» What to do
The expected output is the exact lines from the one containing "ICD 9h 16A 4P 230V IP67 85x85 QC Sch" through the end of the data, inclusive, and nothing else.

Extracted material below:

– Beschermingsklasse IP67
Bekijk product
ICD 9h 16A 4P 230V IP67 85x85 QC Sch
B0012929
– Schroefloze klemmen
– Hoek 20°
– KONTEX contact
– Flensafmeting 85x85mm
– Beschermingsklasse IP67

End of Extracted material.

» Expected answer
ICD 9h 16A 4P 230V IP67 85x85 QC Sch
B0012929
– Schroefloze klemmen
– Hoek 20°
– KONTEX contact
– Flensafmeting 85x85mm
– Beschermingsklasse IP67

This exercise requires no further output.